WALVIS BAY, PREMIER PORT OF NAMIBIA
By Bob Van Leer

  (WALVIS BAY, NAMIBIA, Thursday, Jan. 25, 2001) - Namibia is a huge country, more than half the size of Alaska, but with only 1.8 million people, about half the population of Oregon.

  There is a reason for that, of course, actually two reasons. Along the coast is the Namib Desert, and much of the interior is in the Kalahari Desert.

  We docked here this morning after a four-day run from Benin. The tropics are now behind us, but it is mid-summer here in the southern hemisphere.

  Walvis Bay, a town of 50,000 population, is by far the premier port of the country.
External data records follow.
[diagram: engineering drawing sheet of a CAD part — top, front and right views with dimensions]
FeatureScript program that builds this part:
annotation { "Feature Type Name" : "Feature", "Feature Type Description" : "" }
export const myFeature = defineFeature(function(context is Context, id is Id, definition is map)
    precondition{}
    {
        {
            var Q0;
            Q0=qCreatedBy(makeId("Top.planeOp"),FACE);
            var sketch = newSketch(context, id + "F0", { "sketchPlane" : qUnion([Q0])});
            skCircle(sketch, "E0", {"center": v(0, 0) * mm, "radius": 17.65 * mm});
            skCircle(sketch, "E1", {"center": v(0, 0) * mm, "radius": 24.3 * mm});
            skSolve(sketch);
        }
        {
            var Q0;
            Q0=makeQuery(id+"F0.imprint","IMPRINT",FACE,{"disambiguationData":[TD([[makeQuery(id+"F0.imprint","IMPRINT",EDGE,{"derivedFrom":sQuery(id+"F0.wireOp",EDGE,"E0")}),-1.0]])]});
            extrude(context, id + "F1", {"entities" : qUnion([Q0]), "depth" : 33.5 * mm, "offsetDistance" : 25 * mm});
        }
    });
  Windhoek, the capital, is the largest city in this southwestern African country with a population of 200,000. Betty and I took a bus tour which started at 9:00 a.m. in chilly, overcast weather. This didn't last long as the fog burned off and the temperature turned hot. We found later on our tour this fog supports a sparse, fragile desert plant community that is entirely dependent on this fog for the water it needs to exist.
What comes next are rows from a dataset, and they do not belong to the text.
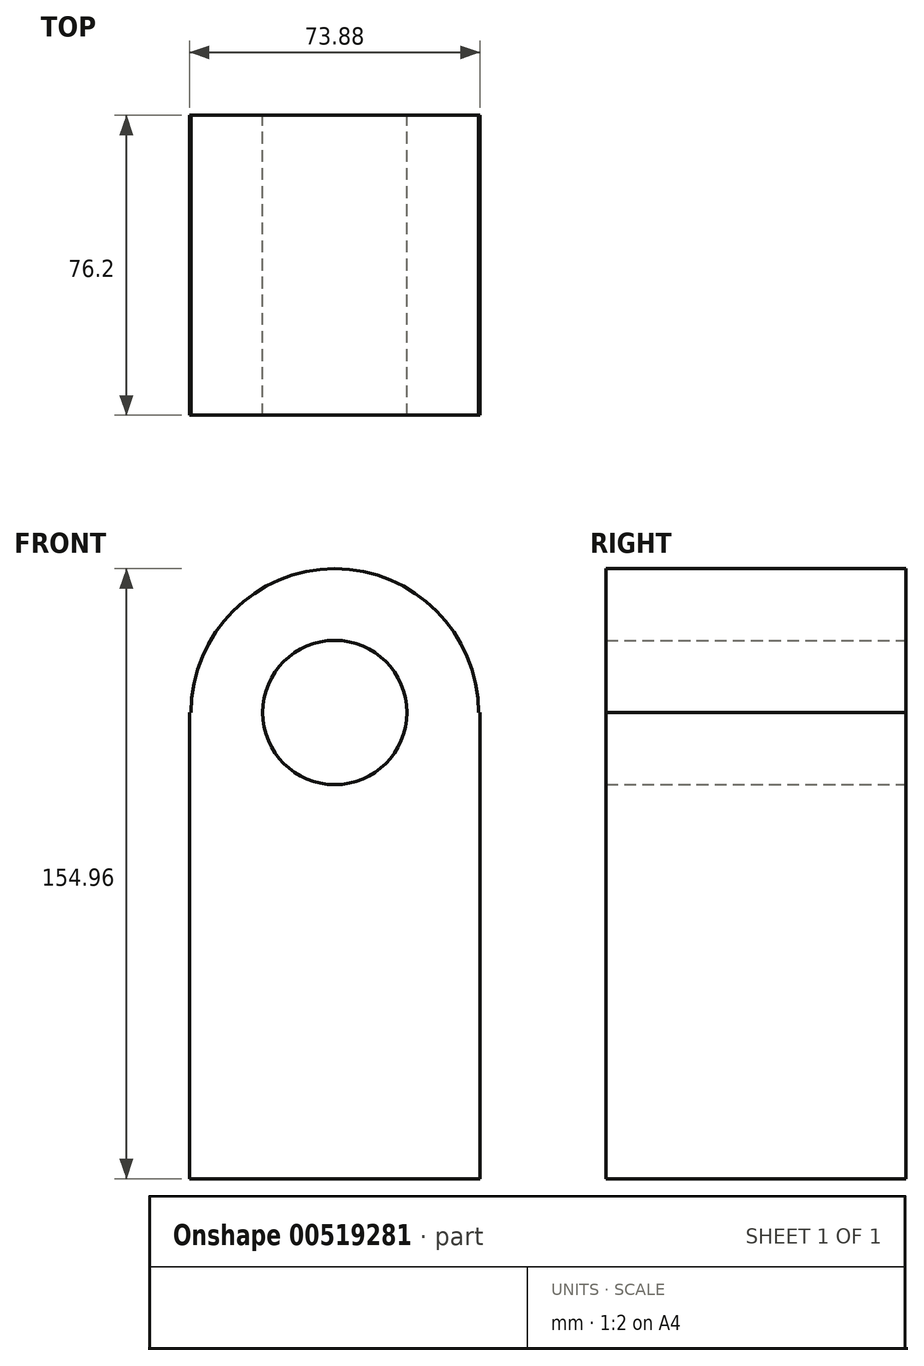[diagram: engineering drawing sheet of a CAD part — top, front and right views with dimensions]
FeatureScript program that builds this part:
annotation { "Feature Type Name" : "Feature", "Feature Type Description" : "" }
export const myFeature = defineFeature(function(context is Context, id is Id, definition is map)
    precondition{}
    {
        {
            var Q0;
            Q0=qCreatedBy(makeId("Front.planeOp"),FACE);
            var sketch = newSketch(context, id + "F0", { "sketchPlane" : qUnion([Q0])});
            skLineSegment(sketch, "E0.bottom", {"start": v(36.94, -59.22) * mm, "end": v(-36.94, -59.22) * mm});
            skLineSegment(sketch, "E0.top", {"start": v(36.94, 59.22) * mm, "end": v(36.52, 59.22) * mm});
            skLineSegment(sketch, "E0.left", {"start": v(36.94, -59.22) * mm, "end": v(36.94, 59.22) * mm});
            skLineSegment(sketch, "E0.right", {"start": v(-36.94, -59.22) * mm, "end": v(-36.94, 59.22) * mm});
            skPoint(sketch, "E0.middle", {"position": v(0, 0) * mm});
            skArc(sketch, "E1", {"start": v(36.52, 59.22) * mm, "mid": v(0, 95.74) * mm, "end": v(-36.52, 59.22) * mm});
            skCircle(sketch, "E2", {"center": v(0, 59.22) * mm, "radius": 18.33 * mm});
            skLineSegment(sketch, "E3.trimOffspring", {"start": v(-36.52, 59.22) * mm, "end": v(-36.94, 59.22) * mm});
            skSolve(sketch);
        }
        {
            var Q0;
            Q0=makeQuery(id+"F0.imprint","IMPRINT",FACE,{"disambiguationData":[TD([[makeQuery(id+"F0.imprint","IMPRINT",EDGE,{"derivedFrom":sQuery(id+"F0.wireOp",EDGE,"E0.bottom")}),-1.0]])]});
            extrude(context, id + "F1", {"entities" : qUnion([Q0]), "depth" : 76.2 * mm, "offsetDistance" : 25.4 * mm});
        }
    });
  The rainfall here averages 8 millimeters per year. For comparison, the width of 35 mm. film is about four and a half times that much. One of these plants supported by fog is a most unusual one named "wellwitschia mirabilis". The plant has only two leaves and is estimated to live up to 2000 years. This plant is not in a hurry, and given the conditions it lives in, can't be. Our guide said the plants grow an average of 10 mm. per year.  There are male and female plants and our guide said the conditions for germination are right only about every 80 years. The plant is not outstanding in appearance. The two leaves curl up to look like a lot more. One prize specimen we were shown was about six feet across and three-four feet high and had an estimated age of 1500 years.

  In this extremely dry desert, metal doesn't deteriorate much. Scrap iron from a South African Army camp in World War I (1914-18), is hardly rusted. Right at the coast, of course, salt is a factor. One rusty display is a steam tractor named "Martin Luther". It was brought in to haul supplies in the desert, but there were two strategic errors. One is that there are no ready supplies of water for the boiler in the desert, and the second is there is no fuel to heat the water.

  The water used by the population is from wells in two river valleys and piped back and forth.

  This was a German colony before World War I. It was then occupied by the British and South Africans. Namibia did not become a country until 1990. The country is now a democracy, but signs of the perennial African disease, anarchy, are visible by inspecting just one issue of the Namibian, the local newspaper (squatting on public land in defiance of a court order, a trial for treason). A testing time will be whenever the first and only president, Sam Nujoma,who has held office since independence, is to be replaced. He is serving his third five-year term which lasts to 2005.

  We visited the town of Swakopmund north of Walvis Bay and the town looks like a movie set. The buildings are left over from German colonial days, but refurbished and painted. The main street is Kaiser Wilhelm Strasse.

  Our guide said before independence there were two levels of schooling. One for whites which compared with anything in Europe. The other was for everyone else and was a second class system. Since independence all children go to the same schools and our guide, who is white, said it works very well to his surprise. Children from far out of town live in hostels in town during the school week.

  On the return trip to Walvis Bay, our driver pointed out some strange structures in the ocean, "guano islands". These are wood platforms, perhaps a hundred feet across, designed for birds to roost on. The bird droppings are harvested for fertilizer.

  A U. S. State Department publication said Namibia's average Gross Domestic Product per person ($3600) is high for a developing country, ". . .but obscures one of the most unequal income distributions on the African continent:. Life expectancy is 42.53 years and women have an expectancy of only 40.53 years. Christianity is the main religion (80-90%) and indigenous beliefs the balance. English is the official language but Afrikaans, a version of Dutch, is the common language.

  Tonight we will make a run of 259 nautical miles to Luderitz in southern Namibia, the former German port.